## Prove that a given map is a field automorphism

Prove directly that the map $\varphi : \mathbb{Q}(\sqrt{2}) \rightarrow \mathbb{Q}(\sqrt{2})$ given by $a+b\sqrt{2} \mapsto a-b\sqrt{2}$ is a field isomorphism.

Note that elements of $\mathbb{Q}(\sqrt{2})$ can be written uniquely in the form $a+b\sqrt{2}$ where $a,b \in \mathbb{Q}$, so that this rule indeed defines a function.
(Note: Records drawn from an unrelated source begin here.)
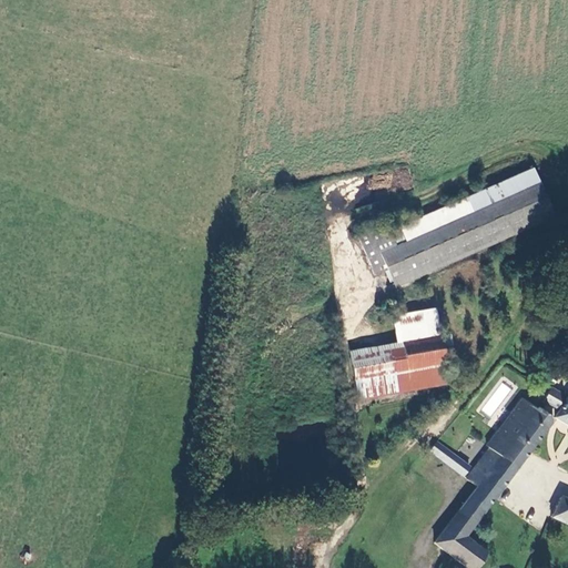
[(382,254),(391,272),(396,283),(553,208),(533,166),(402,230),(403,231),(407,241),(382,254)]
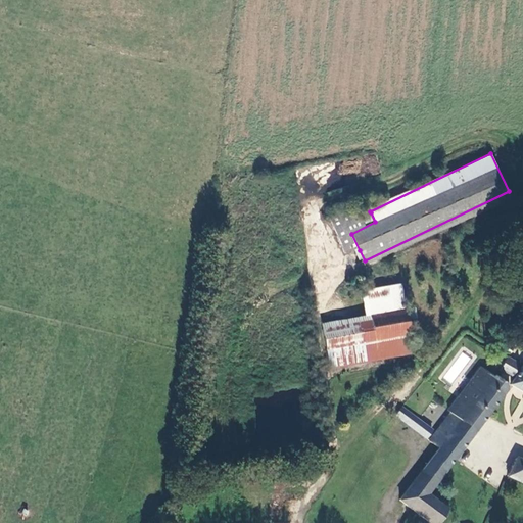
[(349,255),(360,250),(351,234),(375,222),(371,212),(361,217),(357,207),(332,220),(349,255)]
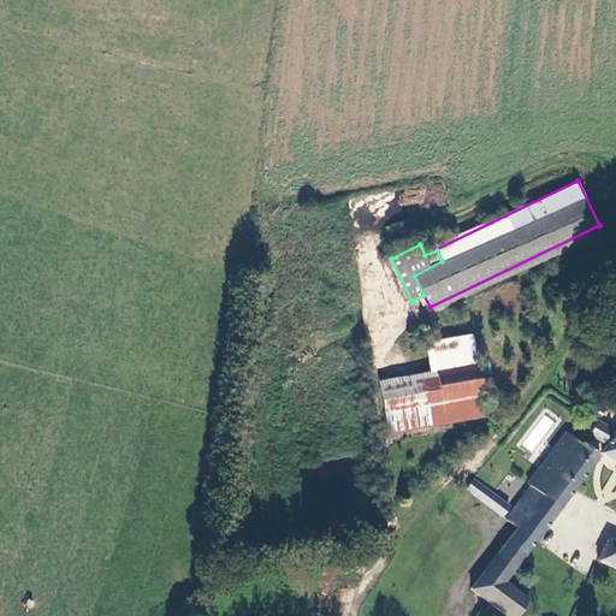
[(383,431),(481,418),(475,379),(487,378),(486,367),(475,368),(472,339),(430,344),(433,373),(377,381),(383,431)]
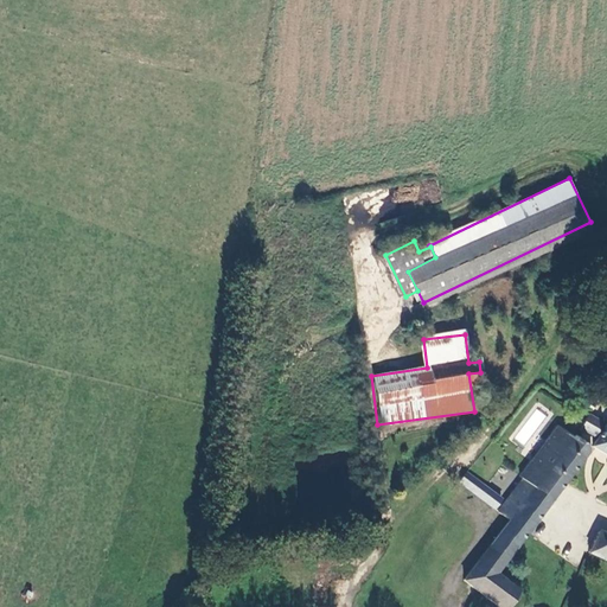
[(596,421),(588,416),(581,427),(590,433),(596,421)]
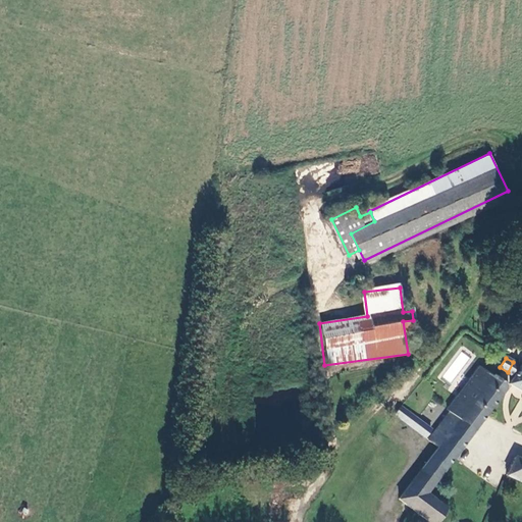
[(508,386),(494,376),(493,377),(479,367),(446,413),(448,414),(427,441),(437,449),(427,462),(398,502),(412,513),(406,520),(408,521),(438,521),(447,511),(427,496),(508,386)]
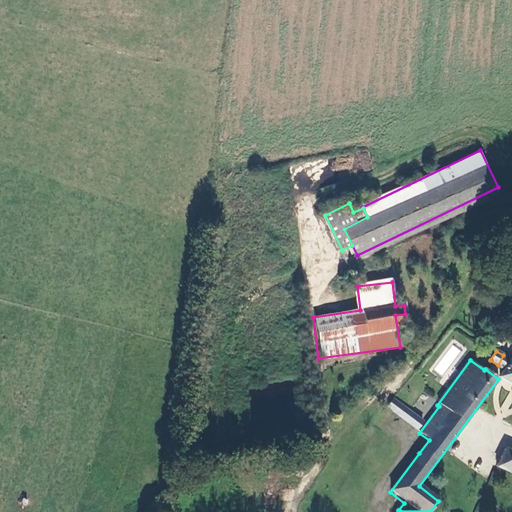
[(511,361),(502,379),(511,385),(511,361)]
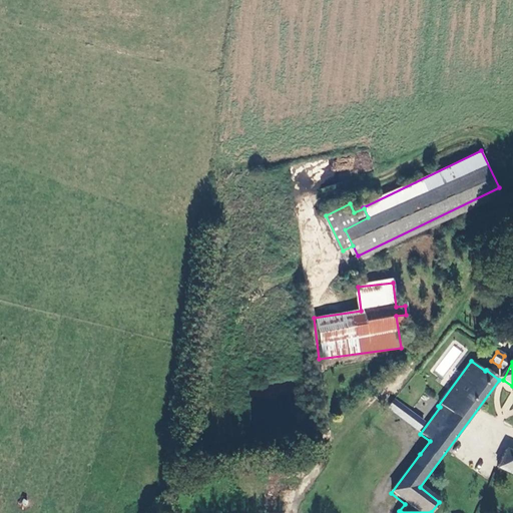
[(388,409),(417,431),(424,422),(410,412),(412,410),(419,415),(431,400),(424,395),(425,394),(408,381),(394,400),(394,401),(388,409)]
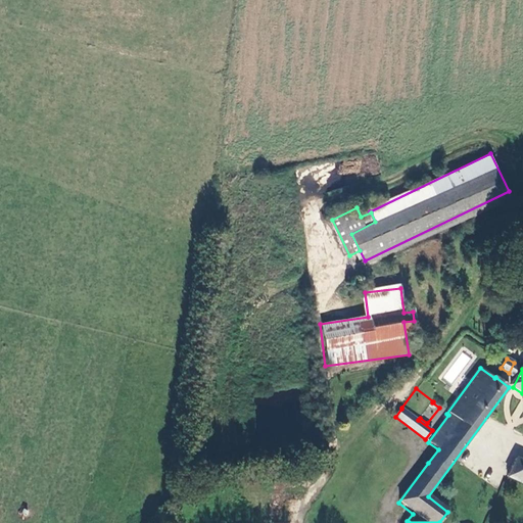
[(438,449),(428,442),(419,456),(428,463),(438,449)]
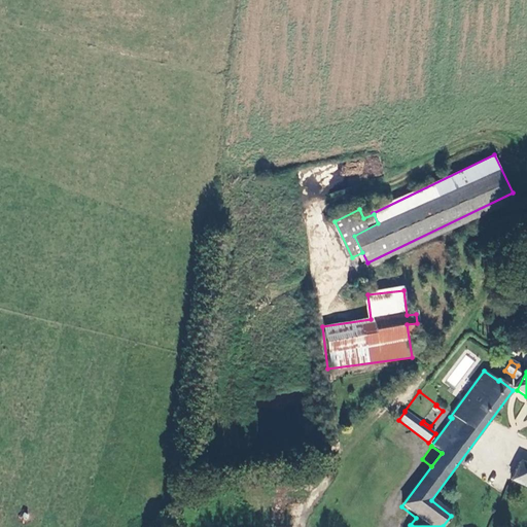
[(526,466),(519,462),(511,480),(526,487),(526,466)]
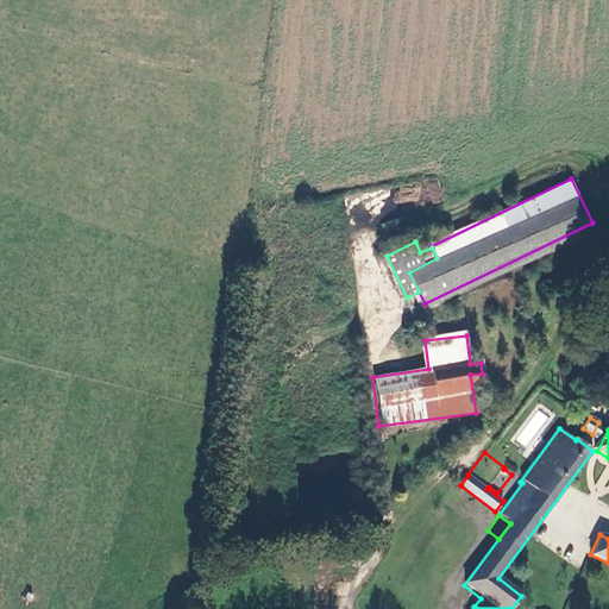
All buildings are outlined.
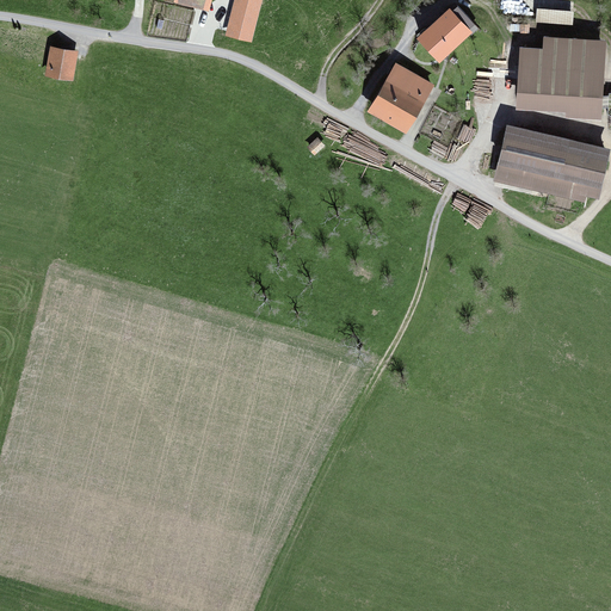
[(214,0),(172,0),(172,4),(211,13),(214,0)]
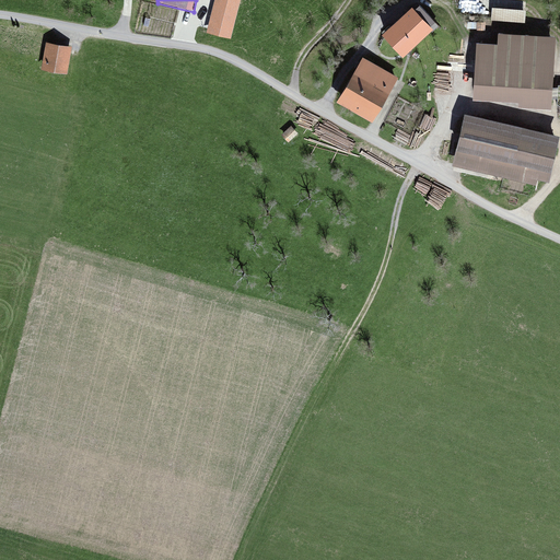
[(232,41),(242,0),(240,0),(214,0),(207,35),(232,41)]
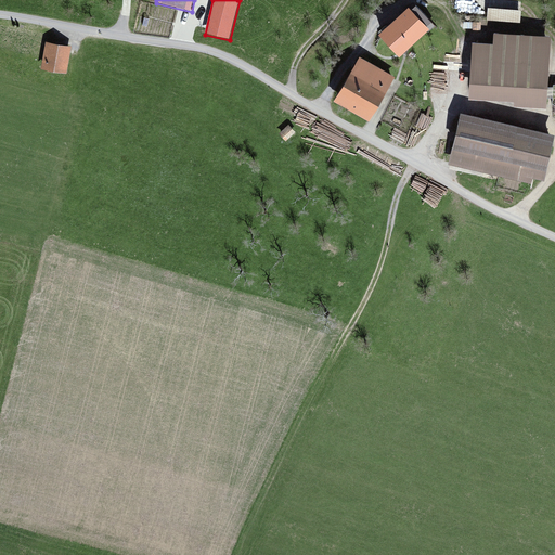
[(404,8),(382,30),(407,53),(428,30),(404,8)]
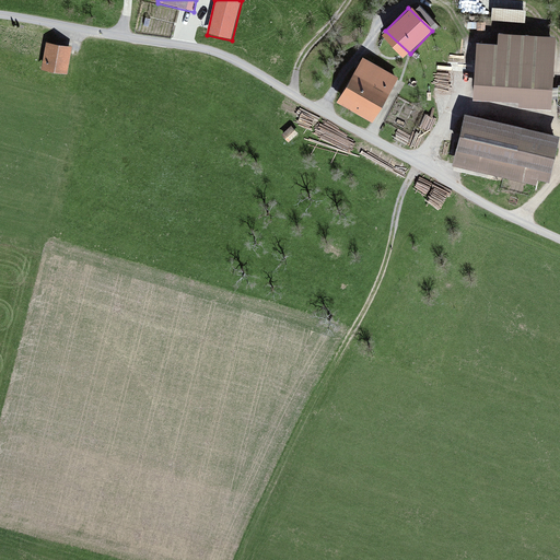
[(492,10),(492,23),(525,23),(525,10),(492,10)]
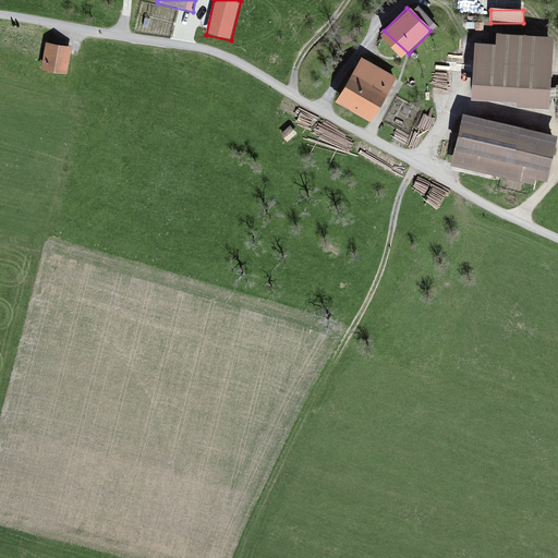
[(494,44),(473,41),(468,100),(547,108),(553,39),(495,34),(494,44)]
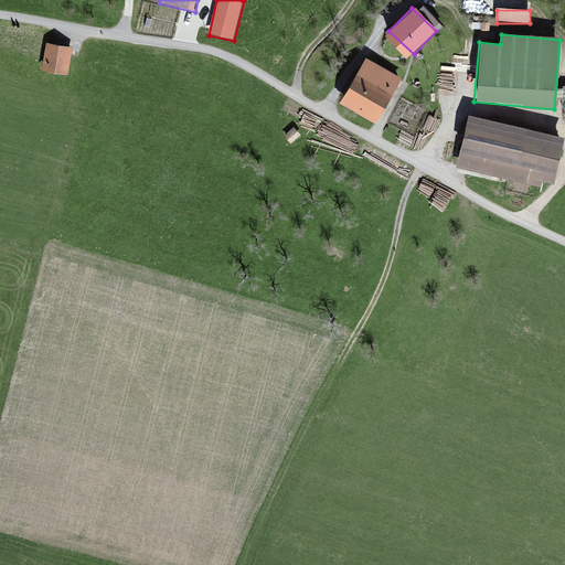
[(72,53),(44,46),(39,68),(66,75),(72,53)]
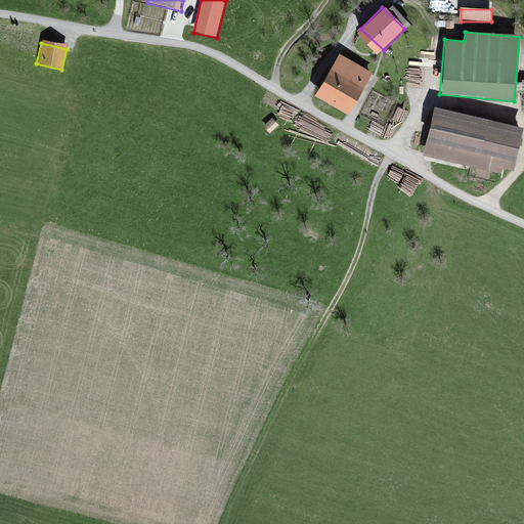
[(340,55),(319,91),(349,108),(370,74),(340,55)]
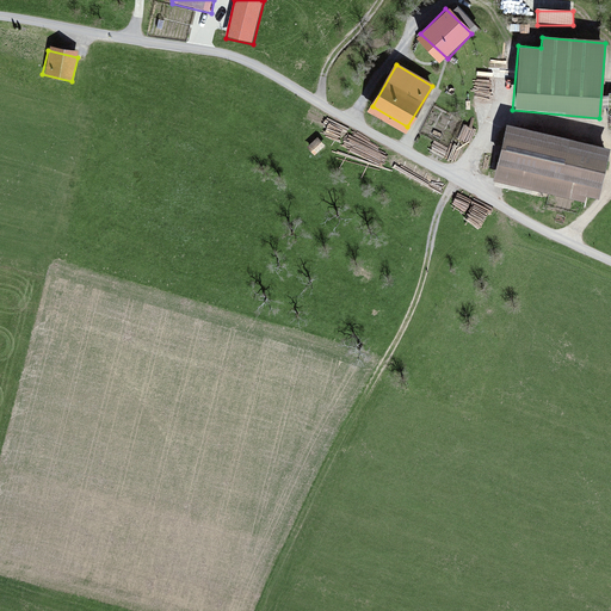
[(508,127),(494,179),(597,207),(610,154),(508,127)]
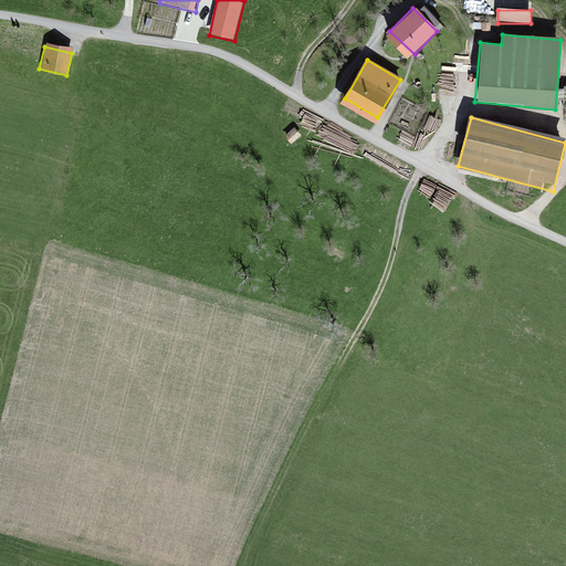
[(295,130),(284,138),(290,147),(302,138),(295,130)]
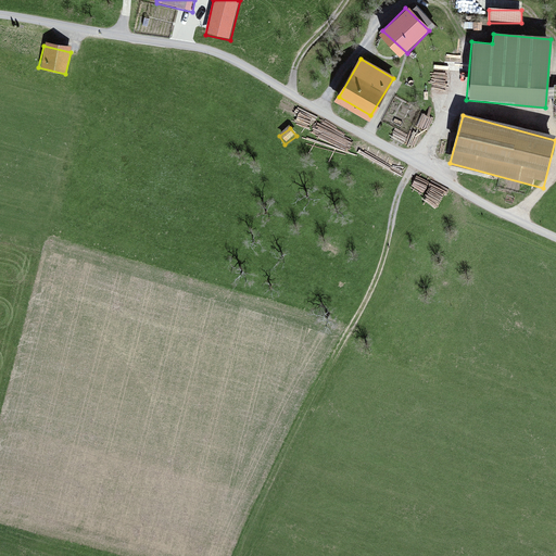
All buildings are outlined.
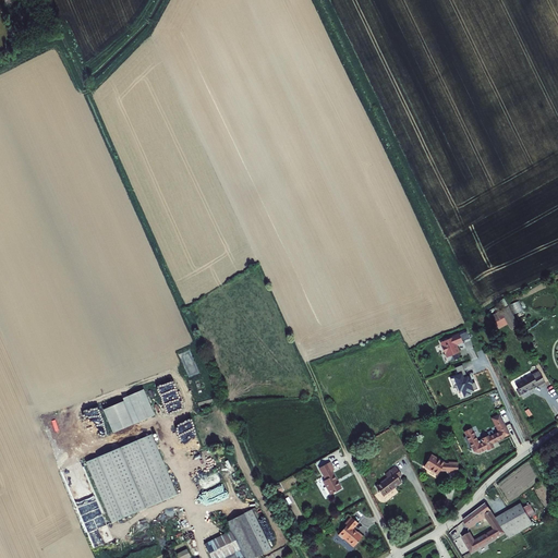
[(510,305),(517,316),(524,312),(518,301),(510,305)]
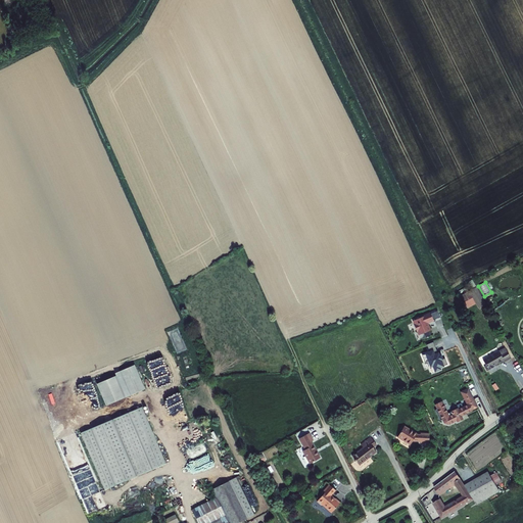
[(485,304),(476,287),(461,296),(464,302),(463,303),(466,310),(476,304),(478,308),(485,304)]
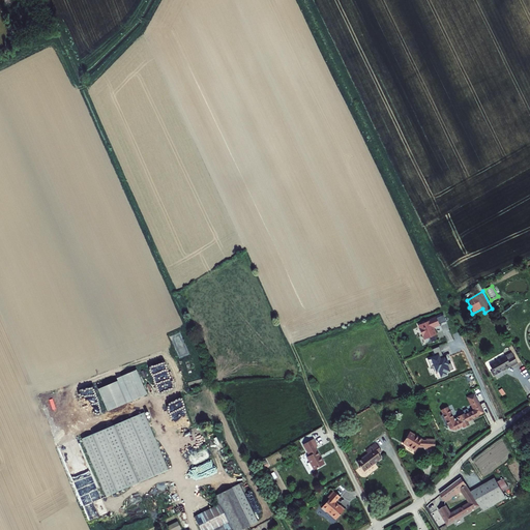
[(437,317),(439,324),(446,321),(443,314),(437,317)]
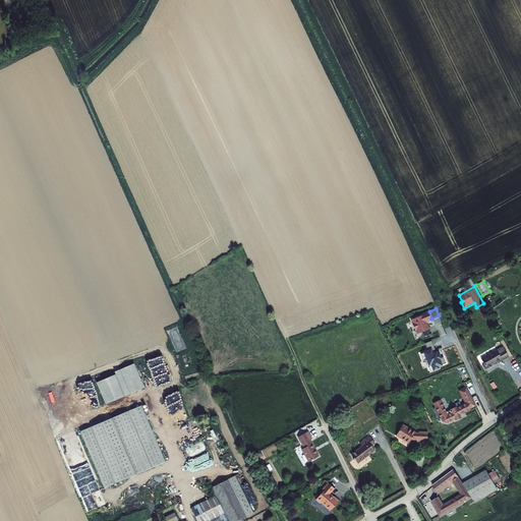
[(415,316),(411,320),(417,334),(422,332),(424,336),(429,334),(428,330),(429,329),(426,322),(432,320),(431,319),(429,311),(428,310),(415,316)]
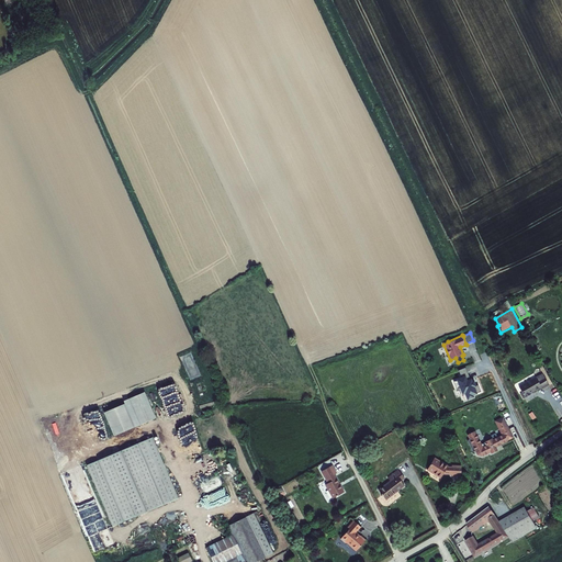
[(461,377),(457,378),(462,394),(464,393),(468,398),(474,396),(474,395),(478,393),(478,392),(481,391),(479,384),(476,384),(474,379),(472,380),(471,378),(470,378),(465,367),(458,370),(461,377)]
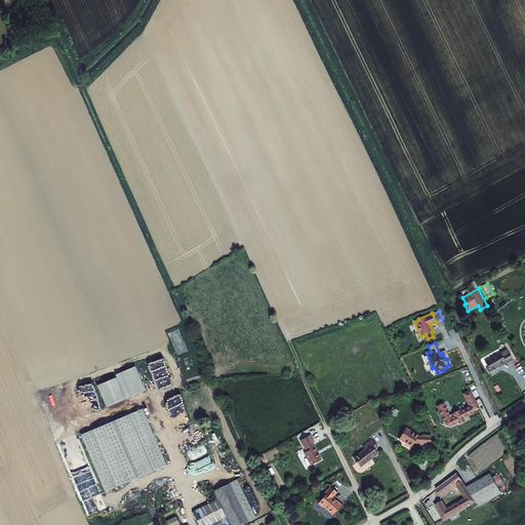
[(490,371),(490,372),(496,369),(495,368),(506,363),(506,364),(513,361),(507,350),(485,362),(487,367),(490,371)]
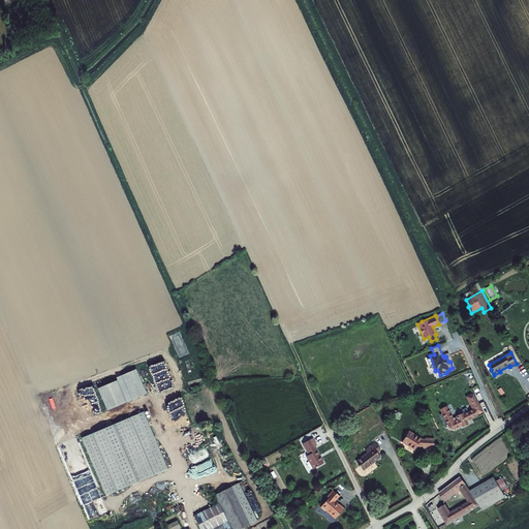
[(98,386),(107,409),(147,393),(135,368),(116,376),(117,379),(98,386)]
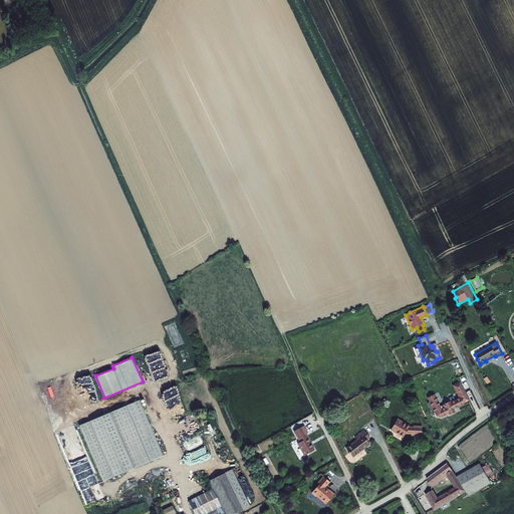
[(453,384),(459,398),(451,402),(451,401),(444,404),(444,405),(441,406),(435,394),(428,398),(430,402),(429,403),(428,404),(432,413),(434,413),(435,413),(437,416),(441,418),(449,414),(449,415),(456,412),(454,409),(465,404),(464,403),(470,400),(461,380),(453,384)]
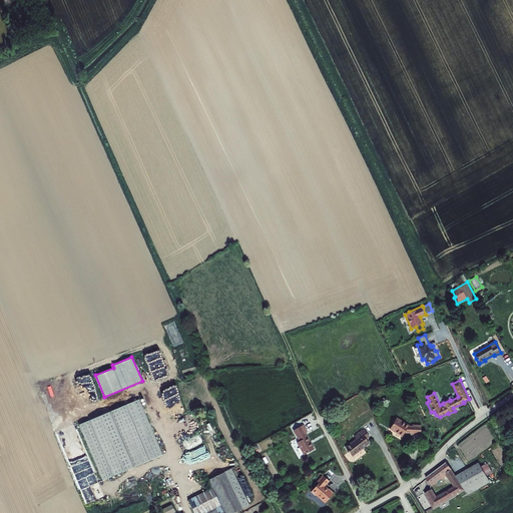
[(163,455),(139,398),(79,424),(103,479),(163,455)]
Now $\varphi((a+b\sqrt{2}) + (c+d\sqrt{2})) = \varphi((a+c) + (b+d)\sqrt{2})$ $= (a+c) - (b+d)\sqrt{2}$ $= (a-b\sqrt{2}) + (c-d\sqrt{2})$ $= \varphi(a+b\sqrt{2}) + \varphi(c+d\sqrt{2})$, so that $\varphi$ preserves addition.

Similarly, we have $\varphi((a+b\sqrt{2})(c+d\sqrt{2})) = \varphi((ac+2bd) + (ad+bc)\sqrt{2})$ $= (ac+2bd) - (ad+bc)\sqrt{2}$ $= (a-b\sqrt{2})(c-d\sqrt{2})$ $= \varphi(a+b\sqrt{2})\varphi(c+d\sqrt{2})$, so that $\varphi$ preserves multiplication.

Thus $\varphi$ is a ring homomorphism, and hence a field homomorphism.

Note that if $\varphi(a+b\sqrt{2}) = 0$, then we have $a-b\sqrt{2} = 0$, and so if $b = 0$ we have $a/b = \sqrt{2}$, where $a$ and $b$ are rational numbers- a contradiction since $\sqrt{2}$ is not rational. So $b = 0$, and thus $a = 0$, and we have $\mathsf{ker}\ \varphi = 0$. So $\varphi$ is injective.

Finally, $\varphi$ is surjective since we have $\varphi(a+(-b)\sqrt{2}) = a+b\sqrt{2}$ for all $a$ and $b$.

So $\varphi$ is a field isomorphism.